• _TASK DETAILS_
In full and without alteration, print the entries.

• _DATASET ENTRIES_
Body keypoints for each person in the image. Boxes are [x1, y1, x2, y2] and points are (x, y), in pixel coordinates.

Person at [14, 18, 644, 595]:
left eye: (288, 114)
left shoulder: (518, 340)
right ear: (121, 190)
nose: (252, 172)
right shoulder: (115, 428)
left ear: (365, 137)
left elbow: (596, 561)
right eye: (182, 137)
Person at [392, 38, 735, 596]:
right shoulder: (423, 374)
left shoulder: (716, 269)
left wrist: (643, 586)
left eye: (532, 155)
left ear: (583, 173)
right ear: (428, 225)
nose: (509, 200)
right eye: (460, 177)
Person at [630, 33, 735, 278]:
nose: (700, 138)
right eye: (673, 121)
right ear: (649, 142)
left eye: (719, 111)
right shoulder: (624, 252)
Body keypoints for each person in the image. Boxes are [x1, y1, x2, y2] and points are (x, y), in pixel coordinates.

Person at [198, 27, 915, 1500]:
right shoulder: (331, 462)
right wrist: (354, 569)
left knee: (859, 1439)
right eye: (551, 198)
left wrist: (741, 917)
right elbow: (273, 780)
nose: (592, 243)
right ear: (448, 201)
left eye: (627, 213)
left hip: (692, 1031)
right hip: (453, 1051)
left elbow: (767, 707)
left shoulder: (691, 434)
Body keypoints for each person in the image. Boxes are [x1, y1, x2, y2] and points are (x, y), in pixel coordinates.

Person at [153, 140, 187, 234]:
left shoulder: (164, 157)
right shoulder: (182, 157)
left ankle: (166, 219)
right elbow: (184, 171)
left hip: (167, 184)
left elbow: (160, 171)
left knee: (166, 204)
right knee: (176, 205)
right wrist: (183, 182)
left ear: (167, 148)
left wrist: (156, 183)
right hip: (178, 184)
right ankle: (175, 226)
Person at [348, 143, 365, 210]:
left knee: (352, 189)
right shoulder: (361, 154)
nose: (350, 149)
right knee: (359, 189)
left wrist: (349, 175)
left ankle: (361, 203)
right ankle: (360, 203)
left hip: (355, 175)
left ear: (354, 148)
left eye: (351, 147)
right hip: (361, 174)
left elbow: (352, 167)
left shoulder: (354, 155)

• _RESULT_
Body keypoints for each person in the image. Boxes are [x1, y1, x2, y2] and points are (x, y), in pixel coordinates.

Person at [14, 18, 644, 595]:
left eye: (288, 114)
left shoulder: (518, 340)
right ear: (121, 190)
nose: (252, 172)
right shoulder: (115, 428)
left ear: (365, 137)
left elbow: (596, 561)
right eye: (182, 137)
Person at [392, 38, 735, 596]:
right shoulder: (423, 374)
left shoulder: (716, 269)
left wrist: (643, 586)
left eye: (532, 155)
left ear: (583, 173)
right ear: (428, 225)
nose: (509, 200)
right eye: (460, 177)
Person at [630, 33, 735, 278]:
nose: (700, 138)
right eye: (673, 121)
right ear: (649, 142)
left eye: (719, 111)
right shoulder: (624, 252)
Body keypoints for each person in the image. Boxes are [x1, y1, x2, y2] and points are (x, y), in pixel coordinates.

Person at [198, 27, 915, 1500]:
right shoulder: (331, 462)
right wrist: (354, 569)
left knee: (859, 1439)
right eye: (551, 198)
left wrist: (741, 917)
right elbow: (273, 780)
nose: (592, 243)
right ear: (448, 201)
left eye: (627, 213)
left hip: (692, 1031)
right hip: (453, 1051)
left elbow: (767, 707)
left shoulder: (691, 434)
Body keypoints for each person in the image. Boxes are [x1, y1, x2, y2] and points are (x, y), in pixel coordinates.

Person at [153, 140, 187, 234]:
left shoulder: (164, 157)
right shoulder: (182, 157)
left ankle: (166, 219)
right elbow: (184, 171)
left hip: (167, 184)
left elbow: (160, 171)
left knee: (166, 204)
right knee: (176, 205)
right wrist: (183, 182)
left ear: (167, 148)
left wrist: (156, 183)
right hip: (178, 184)
right ankle: (175, 226)
Person at [348, 143, 365, 210]:
left knee: (352, 189)
right shoulder: (361, 154)
nose: (350, 149)
right knee: (359, 189)
left wrist: (349, 175)
left ankle: (361, 203)
right ankle: (360, 203)
left hip: (355, 175)
left ear: (354, 148)
left eye: (351, 147)
right hip: (361, 174)
left elbow: (352, 167)
left shoulder: (354, 155)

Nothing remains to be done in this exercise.